Japanese and Australian stocks rose on Wednesday, following a strong performance on Wall Street, as robust earnings lifted investor sentiment. However, US futures fell, as investors anxiously awaited news of a bid for First Republic. In Asia and Europe, many markets remained closed for holidays.

Benchmark Treasuries saw a slip, while the dollar held steady. Meanwhile, WTI extended its losses after concerns over a patchy global economic recovery were reignited by the latest data from China.

The latest economic data from China delivered a mixed picture. Last month, manufacturing unexpectedly contracted, with the Purchasing Managers' Index (PMI) dropping to 49.2 from March's 51.9. Growth in services and construction also slowed more than anticipated. However, on the upside, top developers reported a third consecutive month of rising home sales in April, while travel, shopping, and eating out saw a surge at the beginning of the five-day break.
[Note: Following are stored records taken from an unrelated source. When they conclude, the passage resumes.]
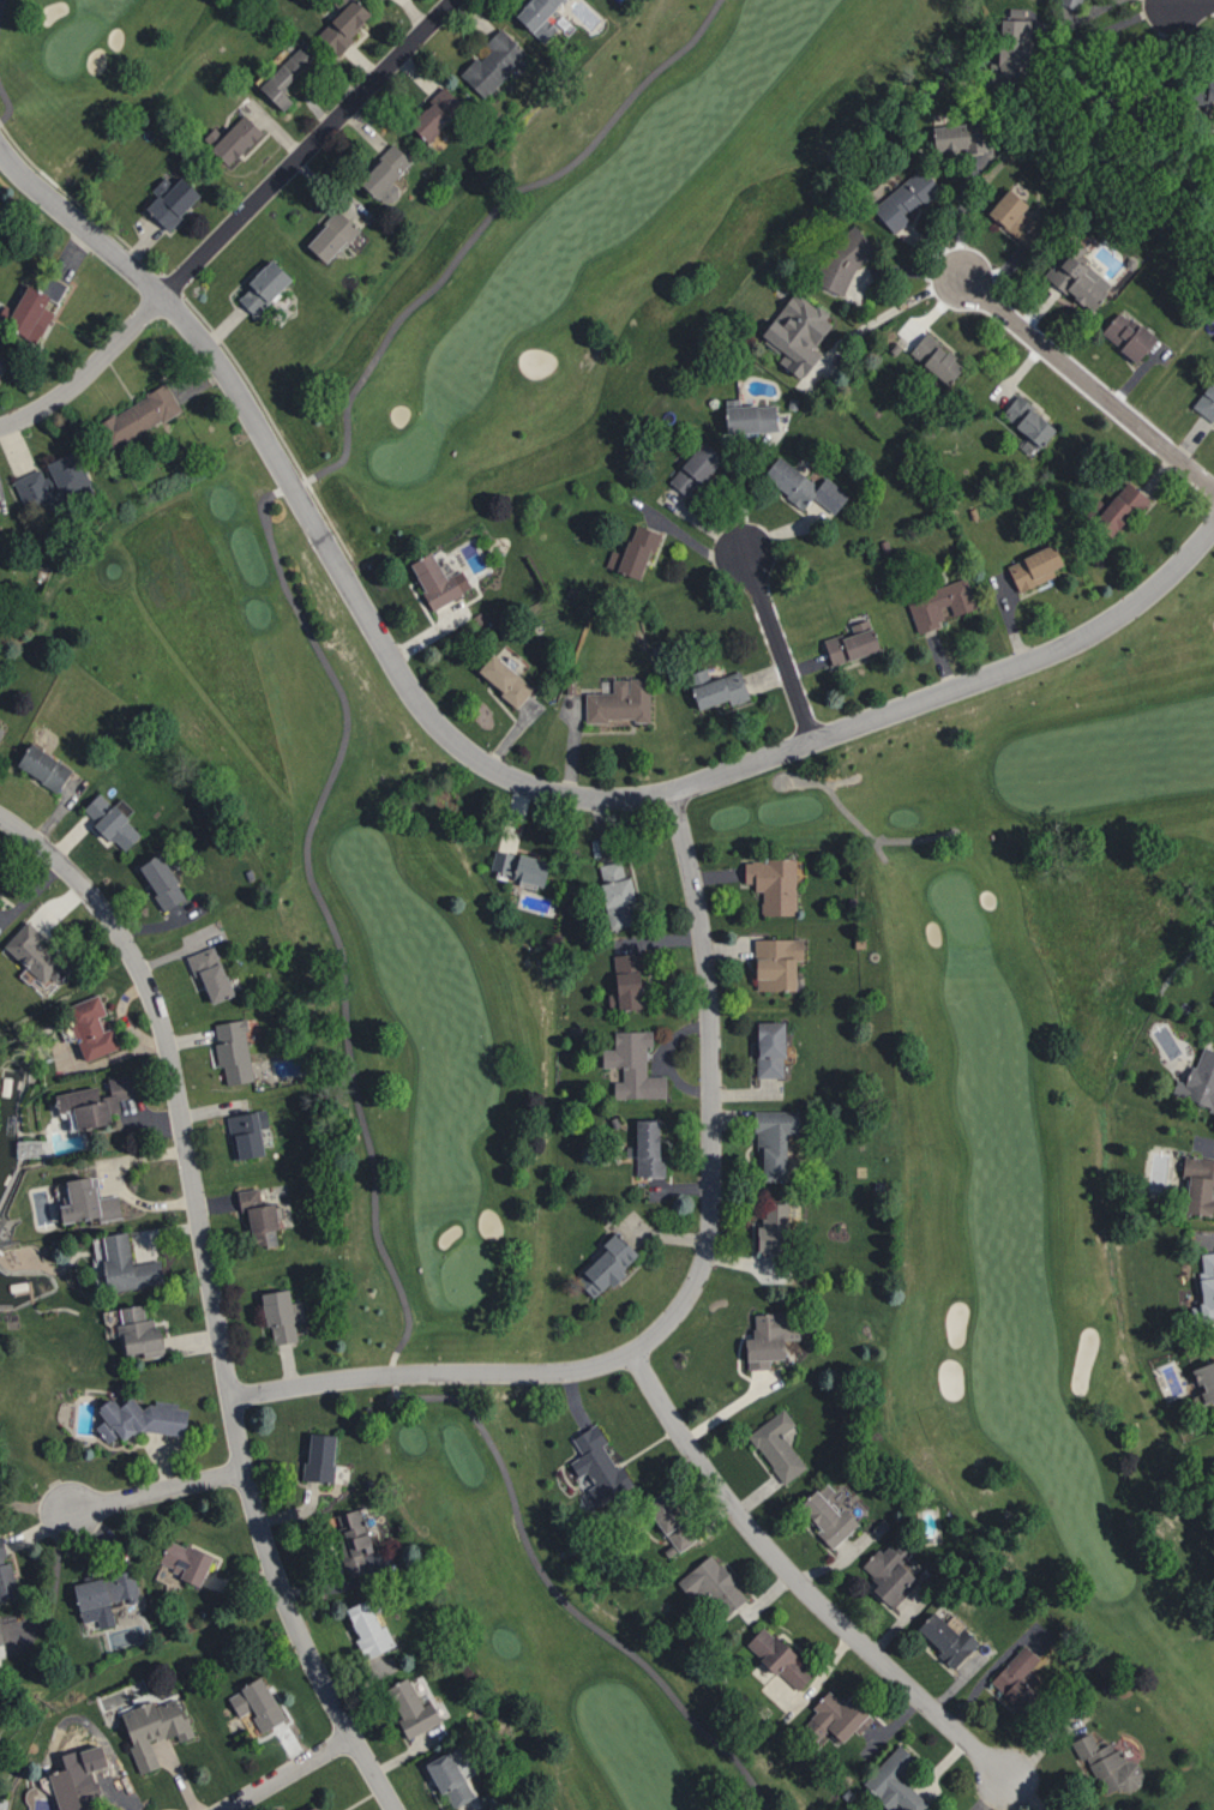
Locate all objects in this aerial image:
road: (1193, 2)
building: (1072, 3)
road: (1, 5)
building: (530, 12)
building: (337, 22)
road: (1115, 25)
building: (1011, 48)
building: (490, 63)
building: (279, 78)
park: (65, 81)
building: (1201, 90)
road: (8, 103)
building: (431, 114)
building: (955, 137)
building: (229, 139)
building: (379, 170)
building: (901, 197)
building: (167, 202)
building: (1000, 209)
road: (233, 222)
road: (78, 223)
building: (327, 235)
building: (838, 259)
building: (1070, 275)
building: (254, 287)
building: (29, 310)
road: (889, 314)
building: (790, 334)
building: (1123, 335)
building: (931, 358)
road: (1087, 382)
building: (1205, 400)
building: (134, 417)
building: (746, 418)
building: (1024, 421)
building: (690, 466)
building: (46, 482)
road: (292, 484)
building: (797, 484)
building: (1116, 507)
building: (632, 551)
building: (1032, 565)
building: (434, 580)
building: (936, 603)
building: (847, 643)
road: (778, 645)
building: (505, 677)
building: (715, 687)
building: (621, 701)
building: (1, 729)
building: (44, 765)
road: (840, 780)
road: (593, 798)
building: (113, 821)
road: (858, 824)
road: (879, 847)
building: (520, 867)
park: (736, 881)
building: (163, 882)
building: (774, 882)
building: (616, 894)
building: (36, 955)
building: (777, 961)
building: (209, 974)
building: (627, 979)
building: (91, 1027)
building: (771, 1047)
building: (236, 1051)
building: (633, 1064)
building: (1203, 1081)
building: (96, 1101)
building: (246, 1134)
building: (773, 1141)
building: (650, 1149)
building: (1199, 1184)
building: (89, 1201)
building: (260, 1217)
building: (777, 1226)
building: (608, 1262)
building: (122, 1263)
building: (1207, 1282)
road: (694, 1283)
road: (212, 1298)
building: (112, 1316)
building: (279, 1316)
building: (139, 1332)
building: (770, 1338)
building: (1205, 1379)
building: (141, 1418)
road: (481, 1424)
road: (387, 1428)
building: (778, 1445)
building: (320, 1457)
building: (598, 1466)
road: (156, 1490)
road: (34, 1506)
building: (828, 1517)
building: (669, 1519)
building: (353, 1538)
building: (2, 1548)
building: (185, 1560)
building: (891, 1570)
building: (8, 1581)
road: (798, 1582)
building: (713, 1585)
road: (51, 1587)
building: (104, 1595)
building: (369, 1627)
building: (1, 1635)
building: (947, 1638)
building: (779, 1657)
building: (1010, 1660)
building: (1018, 1677)
building: (257, 1703)
building: (412, 1708)
building: (836, 1716)
building: (154, 1727)
building: (1106, 1757)
road: (287, 1773)
building: (450, 1779)
building: (895, 1781)
building: (75, 1788)
building: (314, 1808)

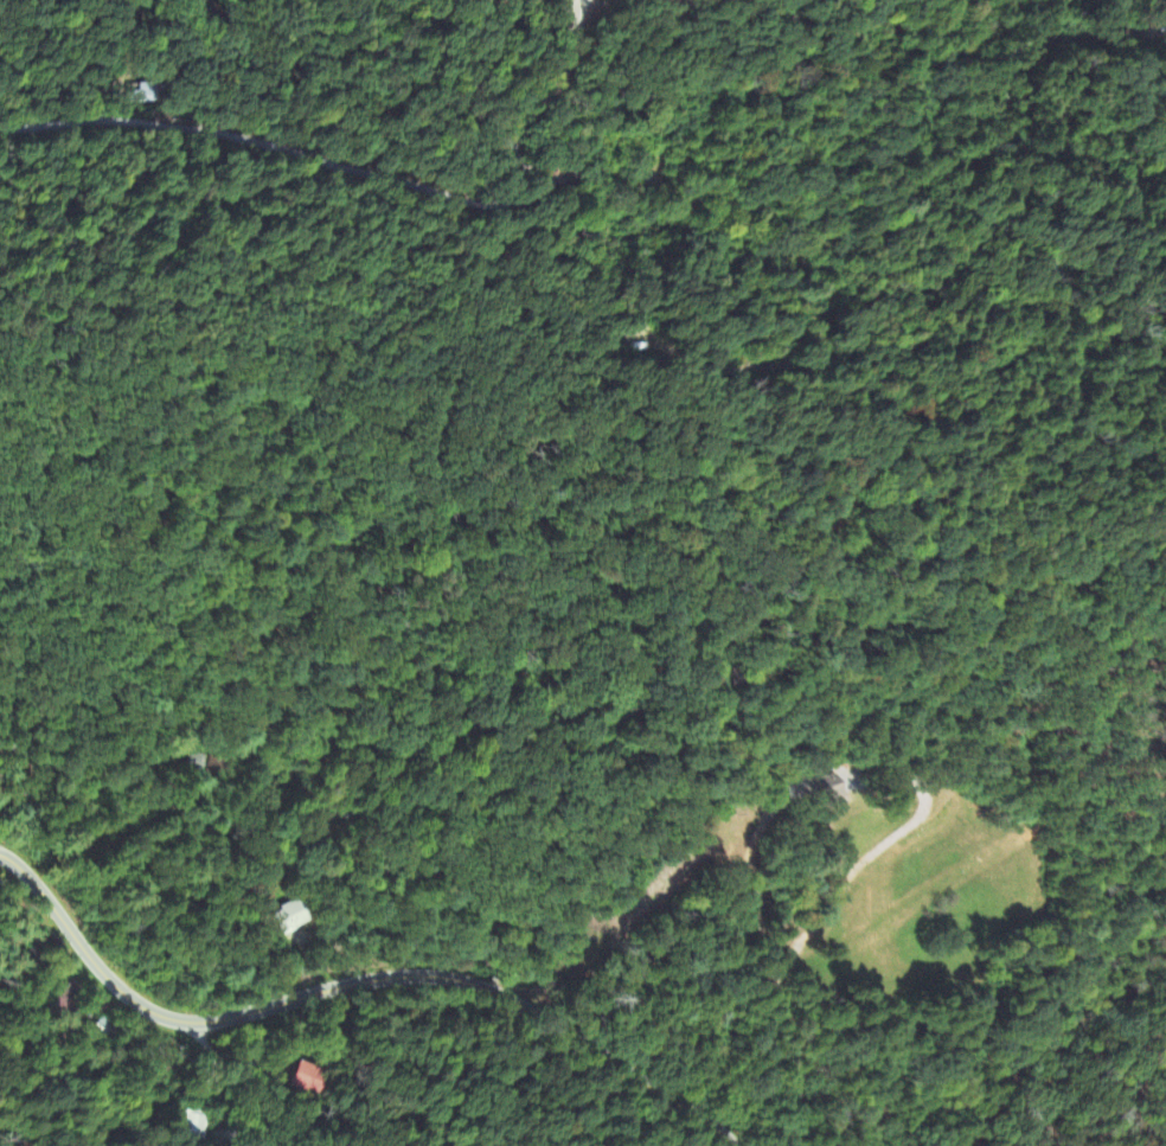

The contraction in China's manufacturing sector could be a cause for concern, given its status as the world's second-largest economy. However, the rise in consumer spending offers hope for the country's continued economic recovery.

What to watch?

US regulators worked late into the night on Sunday, attempting to resolve the First Republic Bank crisis, after receiving bids for the troubled bank. People familiar with the matter identified JPMorgan, PNC, and Citizens as potential buyers, while Bank of America and US Bancorp opted not to bid. The US regional lender's situation worsened last week, with the bank now down 97% this year, following the collapses of SVB and Signature Bank.

Meanwhile, US House Republicans have challenged the Senate to approve debt ceiling legislation of its own and continued to put pressure on President Joe Biden to hold talks on spending cuts. "If they've got a better idea, I want to see that bill," said Majority Leader Steve Scalise. Democrats have stated that they need Senate Minority Leader Mitch McConnell's cooperation to prevent a market-upending default.

The stakes are high for the US economy, as a failure to raise the debt ceiling could result in the country defaulting on its debt obligations. The ongoing impasse between Republicans and Democrats over the debt limit highlights the deepening political divide in Washington, as both sides seek to secure their priorities.

The potential sale of First Republic Bank comes at a time when the US banking sector is facing increased scrutiny from regulators. The collapse of SVB and Signature Bank has raised concerns about the stability of regional banks and the potential risks to the broader financial system.

Investors will be watching closely for any developments in the ongoing debt limit debate and the potential sale of First Republic Bank, as these issues could have significant implications for the US economy and financial markets.